Mars
Europe's Mars Express Orbiter captures a dust storm raging at the edge of Mars' north polar ice cap on May 29, 2019. ESA/GCP/UPV/EHU Bilbao

Researchers believe they have identified the impact crater created by a massive asteroid strike on Mars. According to their study, the crater could be the point of origin of a mega-tsunami that ravaged Mars.

The team of researchers, as well as other scientists, believe that a liquid ocean existed on Mars about 3.4 billion years ago. In a new study published in the Journal of Geophysical Research: Planets, the researchers theorized that this huge body of water may have been displaced due to a massive meteor impact on the Red Planet.
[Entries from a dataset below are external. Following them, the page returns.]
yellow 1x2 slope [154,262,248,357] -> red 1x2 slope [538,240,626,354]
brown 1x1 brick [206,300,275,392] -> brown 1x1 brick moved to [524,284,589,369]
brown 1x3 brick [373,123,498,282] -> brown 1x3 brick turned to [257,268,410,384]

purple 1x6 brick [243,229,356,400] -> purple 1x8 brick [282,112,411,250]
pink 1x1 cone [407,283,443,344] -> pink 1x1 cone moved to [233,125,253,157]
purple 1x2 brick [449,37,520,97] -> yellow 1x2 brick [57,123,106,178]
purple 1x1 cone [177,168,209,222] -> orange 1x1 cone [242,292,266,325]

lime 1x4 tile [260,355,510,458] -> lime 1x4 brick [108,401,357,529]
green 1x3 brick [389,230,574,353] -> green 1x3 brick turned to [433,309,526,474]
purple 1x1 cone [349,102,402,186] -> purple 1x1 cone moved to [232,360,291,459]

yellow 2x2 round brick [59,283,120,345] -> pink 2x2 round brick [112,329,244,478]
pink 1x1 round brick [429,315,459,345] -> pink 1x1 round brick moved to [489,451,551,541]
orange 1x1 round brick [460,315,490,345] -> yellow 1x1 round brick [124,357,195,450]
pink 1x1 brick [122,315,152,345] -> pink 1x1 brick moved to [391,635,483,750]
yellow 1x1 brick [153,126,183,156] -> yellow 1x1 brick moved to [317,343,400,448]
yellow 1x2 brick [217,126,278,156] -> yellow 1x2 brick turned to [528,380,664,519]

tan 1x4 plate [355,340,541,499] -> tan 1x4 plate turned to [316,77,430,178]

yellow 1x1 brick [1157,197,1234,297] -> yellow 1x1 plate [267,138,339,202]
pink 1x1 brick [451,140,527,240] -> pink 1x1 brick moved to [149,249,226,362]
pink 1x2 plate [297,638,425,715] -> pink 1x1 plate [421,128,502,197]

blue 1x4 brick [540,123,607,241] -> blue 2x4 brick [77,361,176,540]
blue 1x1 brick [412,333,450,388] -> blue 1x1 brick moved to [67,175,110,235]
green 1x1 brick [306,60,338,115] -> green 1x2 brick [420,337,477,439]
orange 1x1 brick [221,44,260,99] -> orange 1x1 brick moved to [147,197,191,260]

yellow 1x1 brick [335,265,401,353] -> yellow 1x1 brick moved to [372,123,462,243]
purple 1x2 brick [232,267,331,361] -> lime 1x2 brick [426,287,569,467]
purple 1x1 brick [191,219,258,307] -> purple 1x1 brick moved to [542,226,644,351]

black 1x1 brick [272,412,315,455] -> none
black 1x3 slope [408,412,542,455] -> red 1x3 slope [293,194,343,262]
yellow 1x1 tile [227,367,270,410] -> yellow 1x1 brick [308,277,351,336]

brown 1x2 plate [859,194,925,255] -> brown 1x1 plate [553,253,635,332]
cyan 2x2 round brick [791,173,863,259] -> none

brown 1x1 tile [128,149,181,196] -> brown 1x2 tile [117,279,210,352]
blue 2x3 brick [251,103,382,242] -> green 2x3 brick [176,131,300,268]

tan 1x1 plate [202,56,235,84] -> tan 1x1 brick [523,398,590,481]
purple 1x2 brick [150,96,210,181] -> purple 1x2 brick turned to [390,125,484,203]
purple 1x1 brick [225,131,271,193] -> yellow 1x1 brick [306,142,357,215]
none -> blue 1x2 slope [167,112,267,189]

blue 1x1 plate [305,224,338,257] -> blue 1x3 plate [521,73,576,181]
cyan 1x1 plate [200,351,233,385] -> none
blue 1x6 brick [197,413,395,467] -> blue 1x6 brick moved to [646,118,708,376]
Since Mars is littered with craters, the researchers had to analyze each of them in order to find the one that showed traces of an impact as well as a tsunami. One of the craters that caught their attention was Lomonosov.

According to their study, this crater is about 75 miles wide. Given its size, the researchers estimated that the asteroid that created the crater could be as big as the space rock that crashed on Earth 66 million years ago and triggered an extinction-level event.

Aside from the size of the crater, the researchers also noticed that a portion of Lomonosov’s wall or rim was missing, which suggests that it was destroyed following the displacement of a huge body of water.

Based on the evidence they have gathered, the researchers noted that Lomonosov is a strong candidate as the impact crater where a tsunami originated from. For them, their findings indicate that the large ocean on Mars was displaced by the tsunami following a major asteroid impact.

If the massive asteroid didn’t hit the Red Planet, the researchers said the liquid ocean on Mars could have existed for a longer time, or at least about an additional four to five million years.

“The implication is that the ocean would have retained a liquid component for a very long time,” Alexis Rodriguez of the Planetary Science Institute in Arizona and co-author of the study told Space.com.

Despite the results of the study, Rodriguez noted that follow-up investigations are yet to be completed in order to determine if Lomonosov really is the crater that caused the tsunami.